## [YOUR GOAL]
Quote each of the following rows verbatim, reproducing only their source text and omitting the pictures.

## [THE DATA]
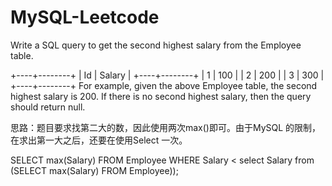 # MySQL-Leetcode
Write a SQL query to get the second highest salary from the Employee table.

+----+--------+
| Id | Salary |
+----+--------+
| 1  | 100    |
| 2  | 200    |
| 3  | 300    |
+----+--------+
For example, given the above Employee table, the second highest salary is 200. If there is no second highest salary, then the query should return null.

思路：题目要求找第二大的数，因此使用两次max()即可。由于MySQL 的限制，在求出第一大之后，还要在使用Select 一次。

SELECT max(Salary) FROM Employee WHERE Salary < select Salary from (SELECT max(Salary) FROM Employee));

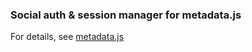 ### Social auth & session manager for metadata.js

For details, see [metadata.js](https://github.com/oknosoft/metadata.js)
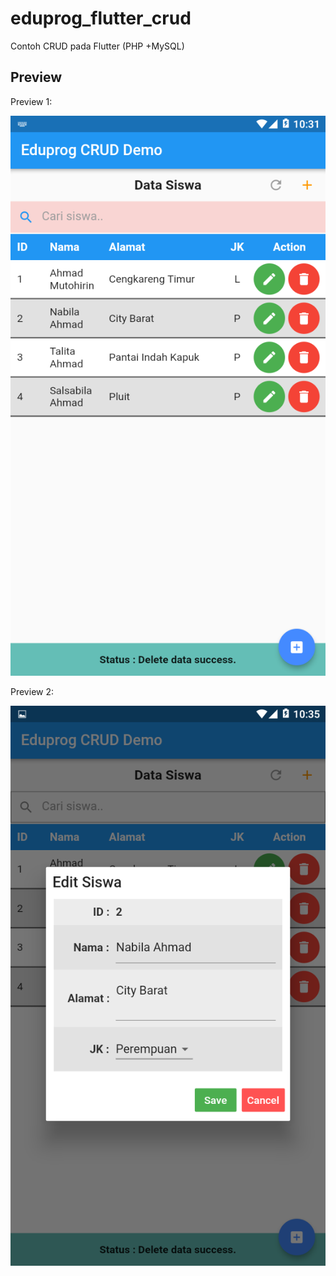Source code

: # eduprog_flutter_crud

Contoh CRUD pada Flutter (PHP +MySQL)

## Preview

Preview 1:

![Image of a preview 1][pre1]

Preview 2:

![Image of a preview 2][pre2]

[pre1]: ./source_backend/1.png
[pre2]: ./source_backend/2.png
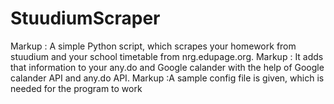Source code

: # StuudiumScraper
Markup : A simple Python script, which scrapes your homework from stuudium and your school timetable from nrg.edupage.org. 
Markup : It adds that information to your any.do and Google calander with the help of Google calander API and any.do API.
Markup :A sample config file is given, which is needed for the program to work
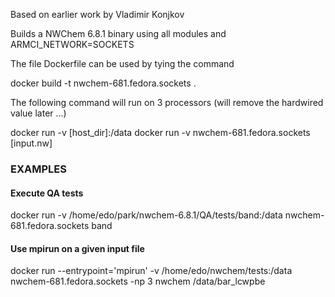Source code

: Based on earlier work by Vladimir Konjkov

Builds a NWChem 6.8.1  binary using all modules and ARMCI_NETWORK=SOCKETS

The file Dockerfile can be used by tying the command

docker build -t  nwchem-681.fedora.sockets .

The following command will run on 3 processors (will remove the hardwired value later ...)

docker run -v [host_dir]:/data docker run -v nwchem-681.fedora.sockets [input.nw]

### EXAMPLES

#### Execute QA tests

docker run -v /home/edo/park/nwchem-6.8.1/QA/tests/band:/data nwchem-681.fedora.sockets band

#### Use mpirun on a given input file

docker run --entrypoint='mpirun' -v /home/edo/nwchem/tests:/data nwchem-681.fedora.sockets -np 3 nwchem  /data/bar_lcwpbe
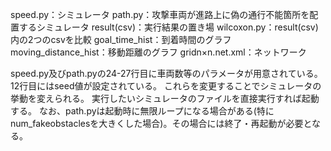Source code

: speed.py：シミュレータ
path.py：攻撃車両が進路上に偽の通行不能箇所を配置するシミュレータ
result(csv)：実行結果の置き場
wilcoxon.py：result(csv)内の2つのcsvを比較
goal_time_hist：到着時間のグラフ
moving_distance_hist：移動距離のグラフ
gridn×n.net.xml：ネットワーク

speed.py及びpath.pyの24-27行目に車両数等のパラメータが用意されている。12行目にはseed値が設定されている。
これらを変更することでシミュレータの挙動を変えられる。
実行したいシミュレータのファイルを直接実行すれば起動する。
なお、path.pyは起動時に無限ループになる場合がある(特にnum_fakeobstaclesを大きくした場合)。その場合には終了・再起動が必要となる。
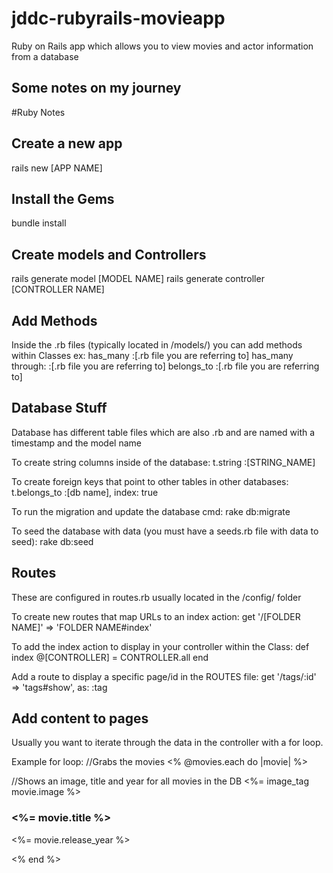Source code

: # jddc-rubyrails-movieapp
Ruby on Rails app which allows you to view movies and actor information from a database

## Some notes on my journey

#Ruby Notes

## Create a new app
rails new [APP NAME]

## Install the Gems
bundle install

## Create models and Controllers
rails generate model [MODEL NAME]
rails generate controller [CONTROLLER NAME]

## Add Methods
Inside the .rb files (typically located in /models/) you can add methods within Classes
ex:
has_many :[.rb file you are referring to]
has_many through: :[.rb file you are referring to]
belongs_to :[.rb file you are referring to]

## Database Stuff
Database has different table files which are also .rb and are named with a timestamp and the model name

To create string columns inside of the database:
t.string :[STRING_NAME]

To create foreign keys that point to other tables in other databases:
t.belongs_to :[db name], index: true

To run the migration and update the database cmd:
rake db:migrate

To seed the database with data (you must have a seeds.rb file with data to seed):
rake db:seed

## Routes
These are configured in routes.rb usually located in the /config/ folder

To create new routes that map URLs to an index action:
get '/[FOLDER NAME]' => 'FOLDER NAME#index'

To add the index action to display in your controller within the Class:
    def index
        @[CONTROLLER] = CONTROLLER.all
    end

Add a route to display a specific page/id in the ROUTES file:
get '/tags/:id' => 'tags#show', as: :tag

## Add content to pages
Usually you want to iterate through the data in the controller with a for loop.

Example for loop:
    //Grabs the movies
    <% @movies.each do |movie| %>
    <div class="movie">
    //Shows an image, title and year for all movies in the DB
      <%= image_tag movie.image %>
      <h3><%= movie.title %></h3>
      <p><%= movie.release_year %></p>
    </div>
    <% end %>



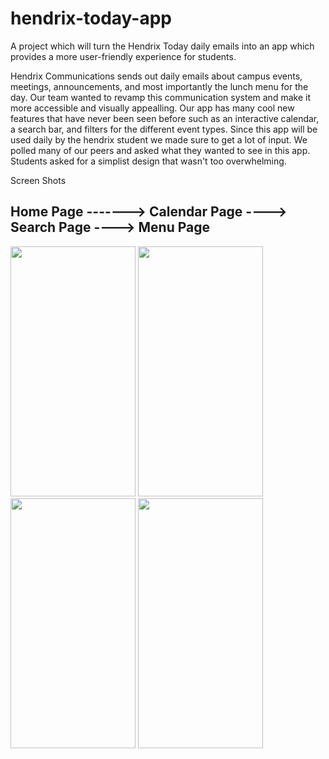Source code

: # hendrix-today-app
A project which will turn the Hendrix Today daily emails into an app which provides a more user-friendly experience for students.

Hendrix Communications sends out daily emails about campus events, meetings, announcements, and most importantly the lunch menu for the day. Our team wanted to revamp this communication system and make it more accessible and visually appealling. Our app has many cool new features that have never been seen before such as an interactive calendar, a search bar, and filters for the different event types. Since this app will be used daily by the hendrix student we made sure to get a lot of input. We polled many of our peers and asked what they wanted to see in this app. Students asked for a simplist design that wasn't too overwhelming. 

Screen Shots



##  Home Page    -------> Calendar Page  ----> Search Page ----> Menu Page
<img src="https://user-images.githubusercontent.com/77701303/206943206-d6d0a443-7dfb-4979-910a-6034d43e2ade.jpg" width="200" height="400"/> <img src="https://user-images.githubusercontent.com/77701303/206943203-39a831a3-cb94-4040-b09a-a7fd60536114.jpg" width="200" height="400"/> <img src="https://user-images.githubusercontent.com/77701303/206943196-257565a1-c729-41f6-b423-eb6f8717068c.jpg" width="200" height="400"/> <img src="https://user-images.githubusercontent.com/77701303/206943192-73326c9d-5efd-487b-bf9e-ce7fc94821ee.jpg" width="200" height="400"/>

## [TASK SOLUTION]
 # MySQL-Leetcode
Write a SQL query to get the second highest salary from the Employee table.

+----+--------+
| Id | Salary |
+----+--------+
| 1  | 100    |
| 2  | 200    |
| 3  | 300    |
+----+--------+
For example, given the above Employee table, the second highest salary is 200. If there is no second highest salary, then the query should return null.

思路：题目要求找第二大的数，因此使用两次max()即可。由于MySQL 的限制，在求出第一大之后，还要在使用Select 一次。

SELECT max(Salary) FROM Employee WHERE Salary < select Salary from (SELECT max(Salary) FROM Employee));

 ### Social auth & session manager for metadata.js

For details, see [metadata.js](https://github.com/oknosoft/metadata.js)
Source code

: # eduprog_flutter_crud

Contoh CRUD pada Flutter (PHP +MySQL)

## Preview

Preview 1:

![Image of a preview 1][pre1]

Preview 2:

![Image of a preview 2][pre2]

[pre1]: ./source_backend/1.png
[pre2]: ./source_backend/2.png
Source code

: # StuudiumScraper
Markup : A simple Python script, which scrapes your homework from stuudium and your school timetable from nrg.edupage.org. 
Markup : It adds that information to your any.do and Google calander with the help of Google calander API and any.do API.
Markup :A sample config file is given, which is needed for the program to work
Source code

: Based on earlier work by Vladimir Konjkov

Builds a NWChem 6.8.1  binary using all modules and ARMCI_NETWORK=SOCKETS

The file Dockerfile can be used by tying the command

docker build -t  nwchem-681.fedora.sockets .

The following command will run on 3 processors (will remove the hardwired value later ...)

docker run -v [host_dir]:/data docker run -v nwchem-681.fedora.sockets [input.nw]

### EXAMPLES

#### Execute QA tests

docker run -v /home/edo/park/nwchem-6.8.1/QA/tests/band:/data nwchem-681.fedora.sockets band

#### Use mpirun on a given input file

docker run --entrypoint='mpirun' -v /home/edo/nwchem/tests:/data nwchem-681.fedora.sockets -np 3 nwchem  /data/bar_lcwpbe
Source code

: speed.py：シミュレータ
path.py：攻撃車両が進路上に偽の通行不能箇所を配置するシミュレータ
result(csv)：実行結果の置き場
wilcoxon.py：result(csv)内の2つのcsvを比較
goal_time_hist：到着時間のグラフ
moving_distance_hist：移動距離のグラフ
gridn×n.net.xml：ネットワーク

speed.py及びpath.pyの24-27行目に車両数等のパラメータが用意されている。12行目にはseed値が設定されている。
これらを変更することでシミュレータの挙動を変えられる。
実行したいシミュレータのファイルを直接実行すれば起動する。
なお、path.pyは起動時に無限ループになる場合がある(特にnum_fakeobstaclesを大きくした場合)。その場合には終了・再起動が必要となる。
Source code

: # jddc-rubyrails-movieapp
Ruby on Rails app which allows you to view movies and actor information from a database

## Some notes on my journey

#Ruby Notes

## Create a new app
rails new [APP NAME]

## Install the Gems
bundle install

## Create models and Controllers
rails generate model [MODEL NAME]
rails generate controller [CONTROLLER NAME]

## Add Methods
Inside the .rb files (typically located in /models/) you can add methods within Classes
ex:
has_many :[.rb file you are referring to]
has_many through: :[.rb file you are referring to]
belongs_to :[.rb file you are referring to]

## Database Stuff
Database has different table files which are also .rb and are named with a timestamp and the model name

To create string columns inside of the database:
t.string :[STRING_NAME]

To create foreign keys that point to other tables in other databases:
t.belongs_to :[db name], index: true

To run the migration and update the database cmd:
rake db:migrate

To seed the database with data (you must have a seeds.rb file with data to seed):
rake db:seed

## Routes
These are configured in routes.rb usually located in the /config/ folder

To create new routes that map URLs to an index action:
get '/[FOLDER NAME]' => 'FOLDER NAME#index'

To add the index action to display in your controller within the Class:
    def index
        @[CONTROLLER] = CONTROLLER.all
    end

Add a route to display a specific page/id in the ROUTES file:
get '/tags/:id' => 'tags#show', as: :tag

## Add content to pages
Usually you want to iterate through the data in the controller with a for loop.

Example for loop:
    //Grabs the movies
    <% @movies.each do |movie| %>
    <div class="movie">
    //Shows an image, title and year for all movies in the DB
      <%= image_tag movie.image %>
      <h3><%= movie.title %></h3>
      <p><%= movie.release_year %></p>
    </div>
    <% end %>



Source code

: # hendrix-today-app
A project which will turn the Hendrix Today daily emails into an app which provides a more user-friendly experience for students.

Hendrix Communications sends out daily emails about campus events, meetings, announcements, and most importantly the lunch menu for the day. Our team wanted to revamp this communication system and make it more accessible and visually appealling. Our app has many cool new features that have never been seen before such as an interactive calendar, a search bar, and filters for the different event types. Since this app will be used daily by the hendrix student we made sure to get a lot of input. We polled many of our peers and asked what they wanted to see in this app. Students asked for a simplist design that wasn't too overwhelming. 

Screen Shots



##  Home Page    -------> Calendar Page  ----> Search Page ----> Menu Page
<img src="https://user-images.githubusercontent.com/77701303/206943206-d6d0a443-7dfb-4979-910a-6034d43e2ade.jpg" width="200" height="400"/> <img src="https://user-images.githubusercontent.com/77701303/206943203-39a831a3-cb94-4040-b09a-a7fd60536114.jpg" width="200" height="400"/> <img src="https://user-images.githubusercontent.com/77701303/206943196-257565a1-c729-41f6-b423-eb6f8717068c.jpg" width="200" height="400"/> <img src="https://user-images.githubusercontent.com/77701303/206943192-73326c9d-5efd-487b-bf9e-ce7fc94821ee.jpg" width="200" height="400"/>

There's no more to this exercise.